Action step: Write out your mock test day schedule before the bell rings: what students will see when they walk in, when you'll distribute materials, when the clock starts, and what the "done" procedure looks like. Post it on the board so there's no procedural confusion eating into testing time.

What to Do While Students Are Testing

Walk the room slowly. You're watching for:

Don't hover or make students feel watched. But don't grade papers at your desk either. Your presence and attention during the mock signals that this matters — and students perform closer to their actual ability when they believe the task is real.

Action step: Stand at the back of the room for the first 15 minutes, then circulate slowly. If you sit down and start grading, students start treating it like a regular assignment. Your physical presence is part of the condition you're setting.

How to Turn the Data Into Reteach Priorities

This is where most mock test days fail. Teachers score the tests, look at the class average, and feel discouraged or relieved depending on the number. Neither response leads to better instruction.

What you want is question-level data by student. That sounds overwhelming, but it doesn't have to be. Use a simple class grid: students' names down the left side, question numbers across the top, check marks for correct and X's for incorrect. Once you fill it in — or have students self-score under supervision — you can see in 90 seconds which questions the whole class missed, which ones only a few students missed, and which students missed nearly everything.

The whole-class misses are your reteach targets. The isolated student misses tell you who needs small group work. The students who missed most of everything need a different conversation — about study habits, test-taking strategy, or whether they need support beyond your classroom.

Action step: Before you score anything, write down what you predict your class's weakest reporting category will be. Then score the tests and check your prediction. The gap between what you expected and what the data shows is where the most valuable instructional learning happens.

What to Tell Students After the Mock Test

Don't hand back scores and move on. Don't just read out the class average. Students need to understand what the data means and what they can do with it.

Walk through 3-4 questions the class mostly missed. Show the question on the projector. Show the correct answer. Explain exactly why each distractor was wrong. Then let students look at their own tests and see if they chose that distractor. When students recognize "I did the exact thing this question was designed to make me do," they develop real test awareness — and they'll be less likely to repeat the mistake when it counts.

Also tell students something honest about what's coming: "You've got X weeks. Based on what I saw today, most of us need the most work on RC2. Here's what we're going to do about it." Teachers who name the plan earn trust.

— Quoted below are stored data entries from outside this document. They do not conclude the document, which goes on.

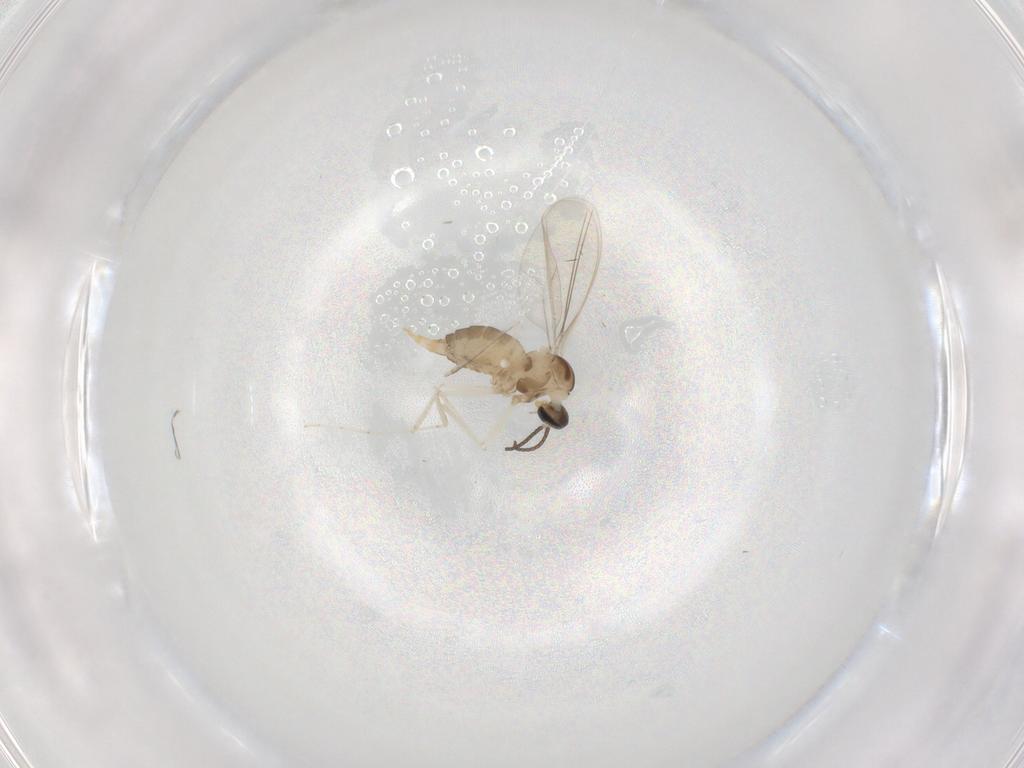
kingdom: Animalia
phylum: Arthropoda
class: Insecta
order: Diptera
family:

Teachers who hand back papers and immediately start new content generate anxiety instead.

Action step: Prepare a 5-minute talk for the day after the mock test: what the class did well, what you're going to work on together, and what individual students can do if they're worried about a specific area. Have it ready before you hand back results — don't wing it in the moment.

When to Run the Mock Test

Three to four weeks before STAAR is ideal. Early enough that you can act on the data; late enough that there's meaningful content to assess. A mock test six weeks out surfaces gaps you already know exist and generates anxiety without a clear payoff. A mock test one week out doesn't leave time to change anything.

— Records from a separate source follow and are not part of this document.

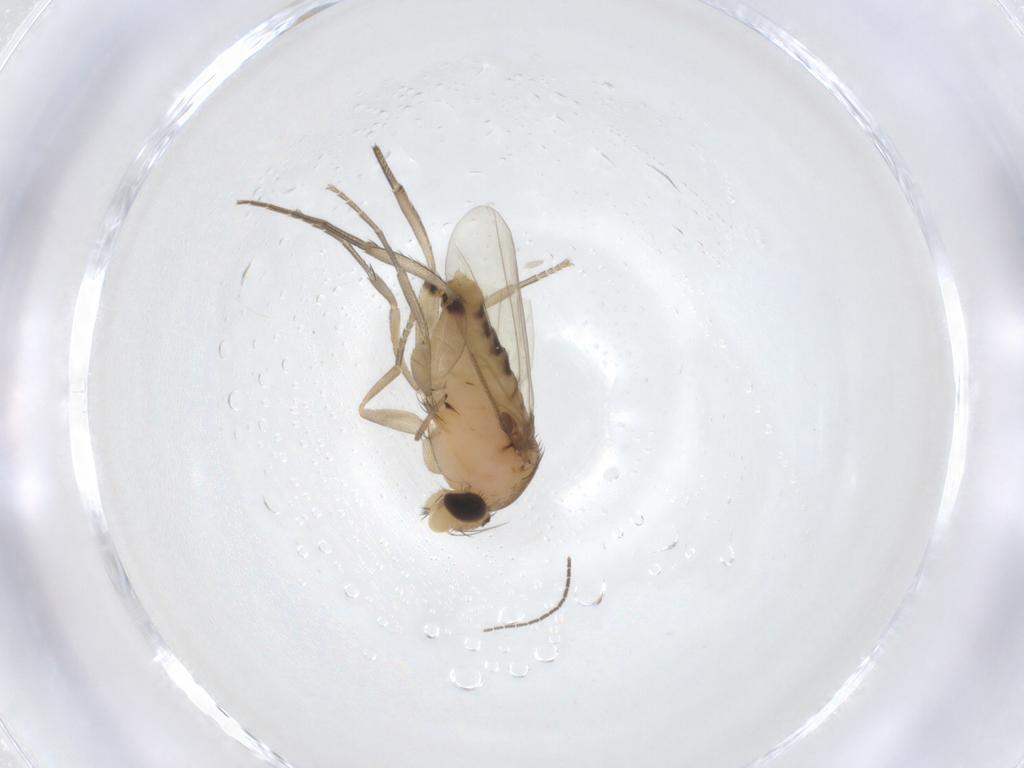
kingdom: Animalia
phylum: Arthropoda
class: Insecta
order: Diptera
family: Phoridae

If you can only run one, do it at the three-week mark and build your final sprint around the data. If you can run two, try the first at five weeks (to set your reteach priorities) and the second at two weeks (to measure whether the reteach worked). Two data points also let you show students their own growth — which matters more for motivation than any pep talk.

The mock test day is not a break from instruction. It's one of the most instructionally valuable things you can do in the final stretch — if you use the data. Without the follow-through, it's just a stressful Tuesday. With it, it's the clearest window you'll have into what your students actually know before the real test.